The monastic institutions organized by St. Patrick were characterized from their commencement by an apostolic zeal that knew no bounds. Sufficient scope was not to be found at home, so it was impatient to diffuse itself abroad.

SCOTLAND: Hence in the year 563 St. Columcille, a Donegal native of royal descent, accompanied by twelve companions, crossed the sea in currachs of wickerwork and hides, and sought to land in Caledonia. They reached the desolate Isle of Iona on the day preceding Whitsunday.
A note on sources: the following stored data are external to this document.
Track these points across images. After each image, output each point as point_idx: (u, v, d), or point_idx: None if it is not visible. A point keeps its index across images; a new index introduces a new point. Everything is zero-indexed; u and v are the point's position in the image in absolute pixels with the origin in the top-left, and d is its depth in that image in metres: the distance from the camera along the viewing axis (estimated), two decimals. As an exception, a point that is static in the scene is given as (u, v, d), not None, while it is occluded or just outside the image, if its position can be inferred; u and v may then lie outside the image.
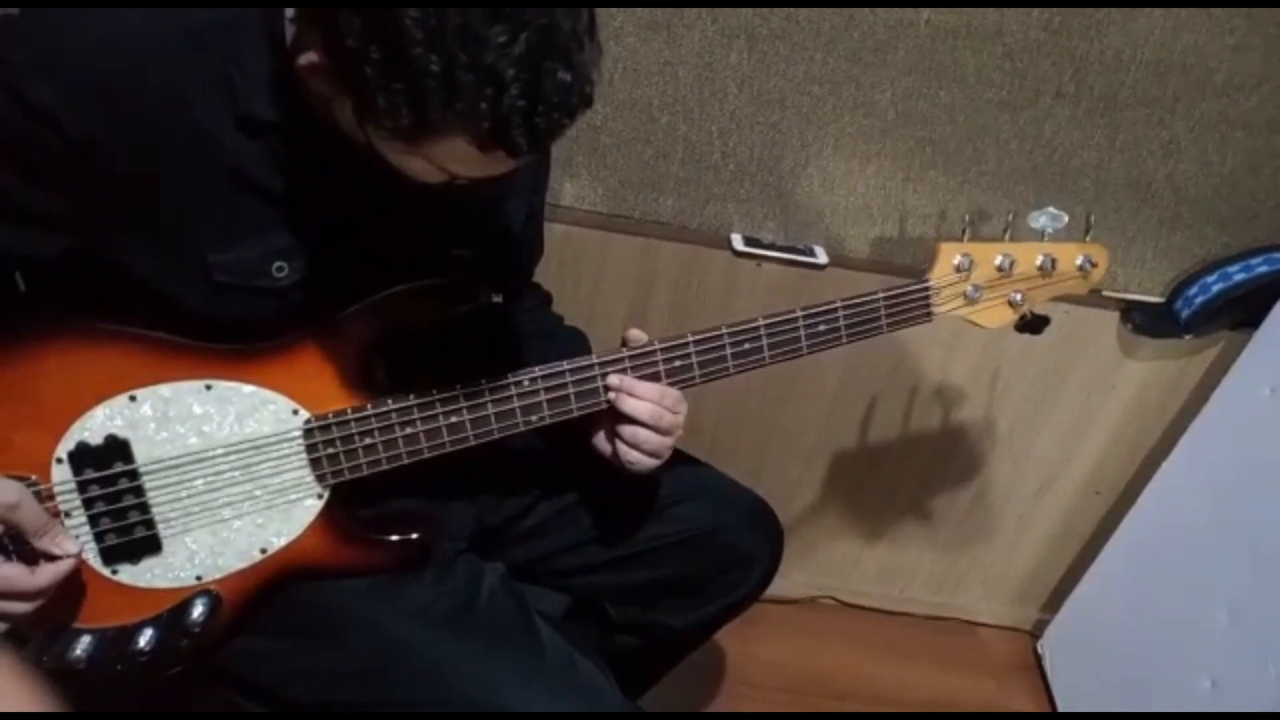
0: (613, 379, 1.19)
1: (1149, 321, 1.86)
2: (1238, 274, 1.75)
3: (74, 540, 1.04)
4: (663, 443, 1.21)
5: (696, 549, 1.40)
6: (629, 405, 1.18)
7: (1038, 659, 2.30)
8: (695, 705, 2.05)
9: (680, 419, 1.23)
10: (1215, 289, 1.76)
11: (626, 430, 1.20)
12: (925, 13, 1.56)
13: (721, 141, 1.70)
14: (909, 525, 2.24)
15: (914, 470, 2.14)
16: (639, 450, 1.21)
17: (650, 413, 1.18)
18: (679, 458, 1.48)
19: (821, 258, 1.79)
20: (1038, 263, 1.31)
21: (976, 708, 2.20)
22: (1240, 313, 1.79)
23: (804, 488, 2.15)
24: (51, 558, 1.02)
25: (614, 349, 1.20)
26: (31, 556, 1.02)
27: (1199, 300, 1.78)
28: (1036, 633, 2.35)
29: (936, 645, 2.33)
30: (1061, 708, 2.18)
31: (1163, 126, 1.66)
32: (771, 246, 1.79)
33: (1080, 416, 2.04)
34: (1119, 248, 1.79)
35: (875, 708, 2.16)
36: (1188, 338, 1.86)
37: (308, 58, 0.88)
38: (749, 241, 1.79)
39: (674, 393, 1.21)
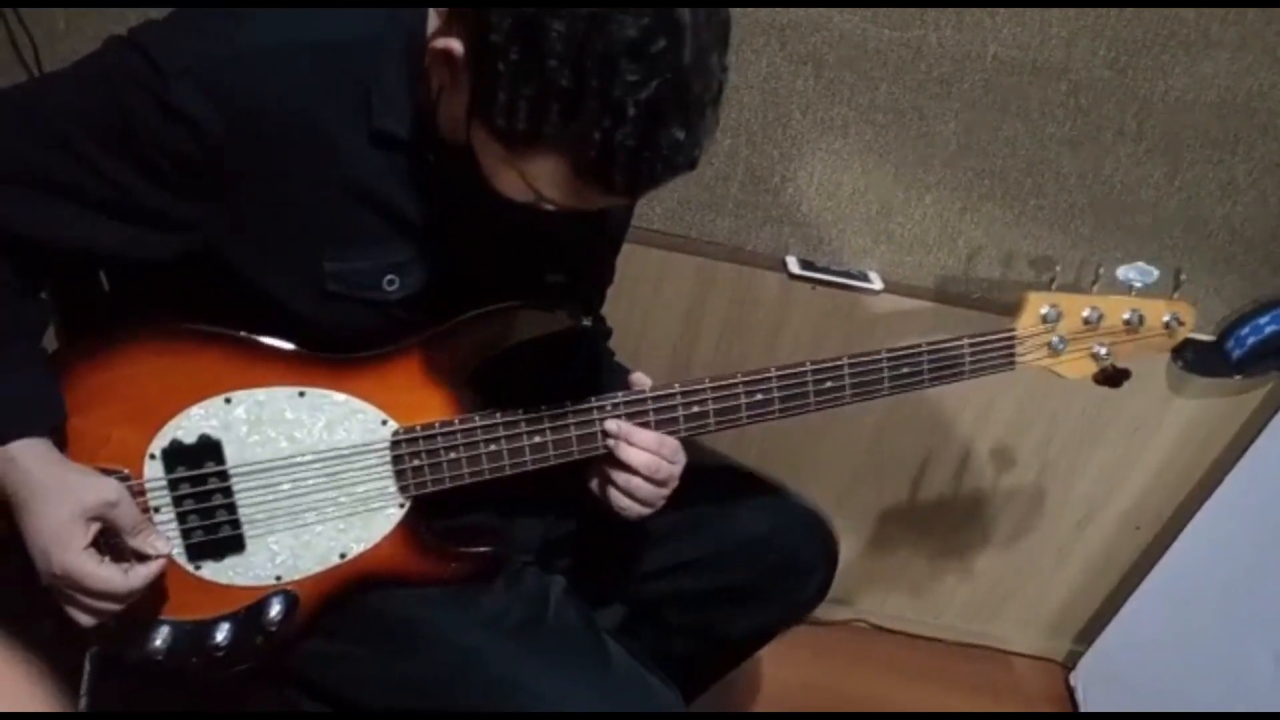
0: (610, 424, 1.17)
1: (1199, 360, 1.87)
2: (1292, 316, 1.76)
3: (166, 540, 1.06)
4: (657, 493, 1.20)
5: (755, 558, 1.40)
6: (626, 453, 1.17)
7: (1070, 690, 2.30)
8: (727, 725, 2.07)
9: (678, 469, 1.21)
10: (1268, 330, 1.77)
11: (620, 478, 1.19)
12: (992, 47, 1.58)
13: (782, 165, 1.72)
14: (946, 551, 2.24)
15: (955, 496, 2.15)
16: (631, 499, 1.20)
17: (647, 463, 1.17)
18: (738, 468, 1.49)
19: (876, 284, 1.81)
20: (1125, 317, 1.31)
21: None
22: (1292, 355, 1.81)
23: (843, 511, 2.16)
24: (143, 557, 1.04)
25: (698, 379, 1.20)
26: (121, 553, 1.04)
27: (1251, 340, 1.79)
28: (1069, 664, 2.35)
29: (969, 673, 2.33)
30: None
31: (1222, 167, 1.68)
32: (826, 270, 1.81)
33: (1126, 451, 2.04)
34: (1172, 285, 1.80)
35: (905, 733, 2.17)
36: (1237, 377, 1.87)
37: (445, 42, 0.90)
38: (804, 265, 1.80)
39: (672, 442, 1.20)
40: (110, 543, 1.03)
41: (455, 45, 0.90)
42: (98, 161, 0.96)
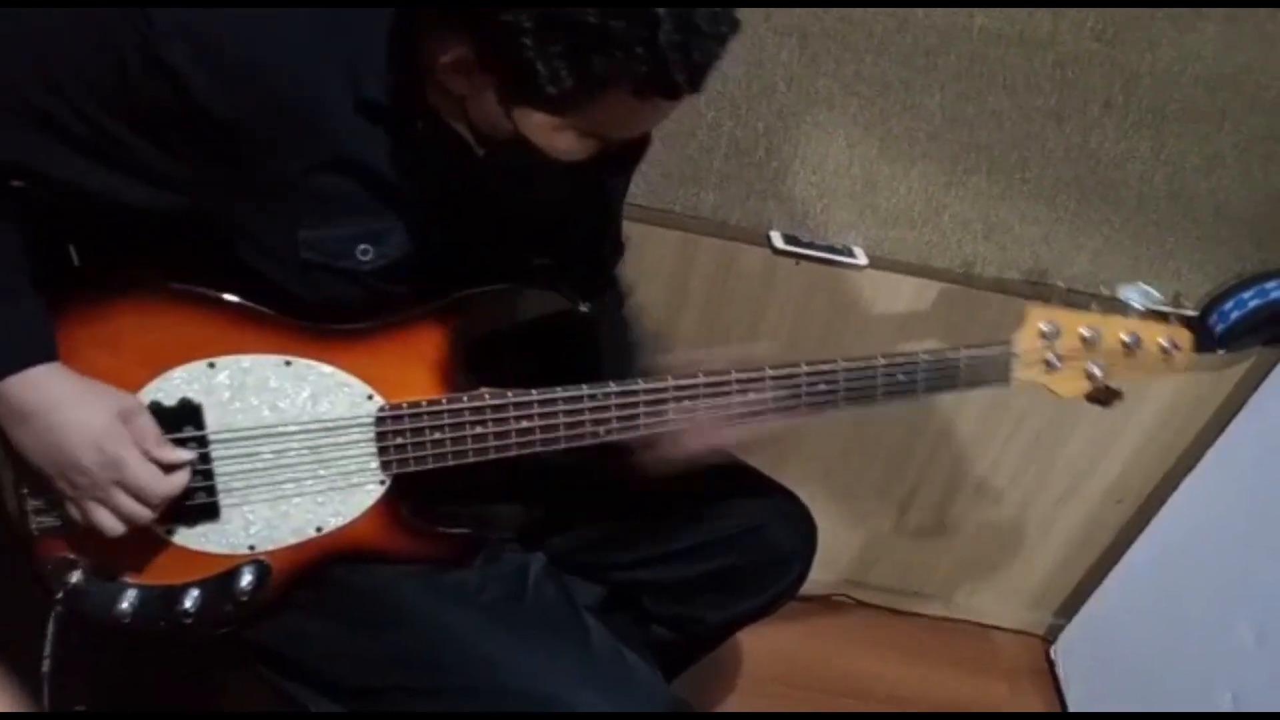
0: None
1: (1182, 335, 1.86)
2: (1275, 291, 1.75)
3: (187, 451, 1.07)
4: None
5: (734, 547, 1.41)
6: None
7: (1050, 664, 2.32)
8: (709, 698, 2.07)
9: None
10: (1252, 305, 1.76)
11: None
12: (978, 19, 1.56)
13: (766, 139, 1.70)
14: (927, 526, 2.25)
15: (936, 472, 2.15)
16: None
17: None
18: (718, 456, 1.49)
19: (860, 259, 1.80)
20: (1123, 338, 1.30)
21: (989, 710, 2.22)
22: (1275, 330, 1.80)
23: (826, 487, 2.16)
24: (168, 468, 1.04)
25: (691, 374, 1.20)
26: None
27: (1234, 316, 1.78)
28: (1049, 637, 2.37)
29: (950, 647, 2.34)
30: (1073, 710, 2.19)
31: (1209, 141, 1.67)
32: (811, 245, 1.80)
33: (1108, 426, 2.04)
34: (1155, 259, 1.80)
35: (887, 707, 2.18)
36: (1220, 352, 1.86)
37: (452, 54, 0.90)
38: (788, 239, 1.79)
39: None
40: None
41: (463, 51, 0.89)
42: (87, 109, 0.95)
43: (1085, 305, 1.29)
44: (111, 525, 1.03)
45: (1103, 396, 1.33)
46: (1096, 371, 1.31)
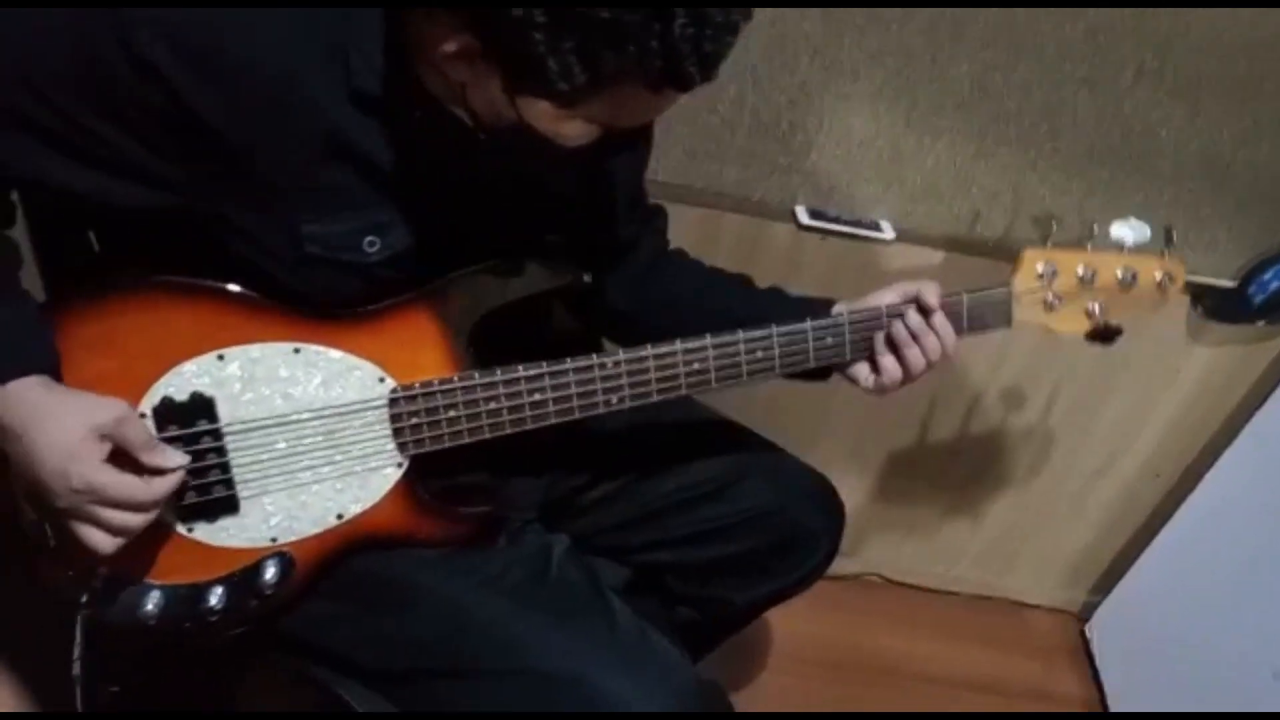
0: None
1: (1219, 305, 1.83)
2: (1316, 260, 1.72)
3: (180, 454, 1.04)
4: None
5: (760, 527, 1.39)
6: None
7: (1085, 641, 2.30)
8: (740, 678, 2.06)
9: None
10: (1291, 274, 1.73)
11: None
12: (1007, -15, 1.53)
13: (790, 112, 1.67)
14: (960, 503, 2.23)
15: (968, 448, 2.12)
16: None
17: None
18: (742, 434, 1.48)
19: (888, 233, 1.77)
20: (1118, 275, 1.30)
21: (1022, 689, 2.21)
22: (1316, 300, 1.77)
23: (855, 464, 2.14)
24: (158, 472, 1.02)
25: (699, 335, 1.19)
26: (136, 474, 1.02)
27: (1274, 285, 1.75)
28: (1084, 615, 2.34)
29: (983, 625, 2.32)
30: (1109, 690, 2.18)
31: (1245, 108, 1.62)
32: (837, 220, 1.77)
33: (1143, 399, 2.01)
34: (1191, 230, 1.75)
35: (920, 686, 2.16)
36: (1260, 324, 1.83)
37: (453, 43, 0.88)
38: (814, 214, 1.76)
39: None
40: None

Many years before, colonies of Irishmen had settled along the western parts of the present Scotland. The settlement north of the Clyde received the name of the Kingdom of Dalriada. These Dalriadan Irish were Christian at least in name, but their neighbors in the Pictish Highlands were still pagans. Columcille's apostolate was to be among both these peoples. Adamnan says that Columcille came to Caledonia "for the love of Christ's name", and well did his after-life prove the truth of this statement. He had attained his fortyfourth year when King Conall, his kinsman, bestowed Iona upon him and his brethren. The island, situated between the Dalriadans and the Picts of the Highlands, was conveniently placed for missionary work. A numerous community recruited from Ireland, with Columcille as its Abbot, soon caused Iona to become a flourishing centre from which men could go forth to preach Christianity. Monasteries and hermitages rapidly sprang up in the adjacent islands and on the mainland. These, together with the Columban foundations in Ireland, formed one great religious federation, in which the Celtic apostles of the northern races were formed under the influence of the holy founder.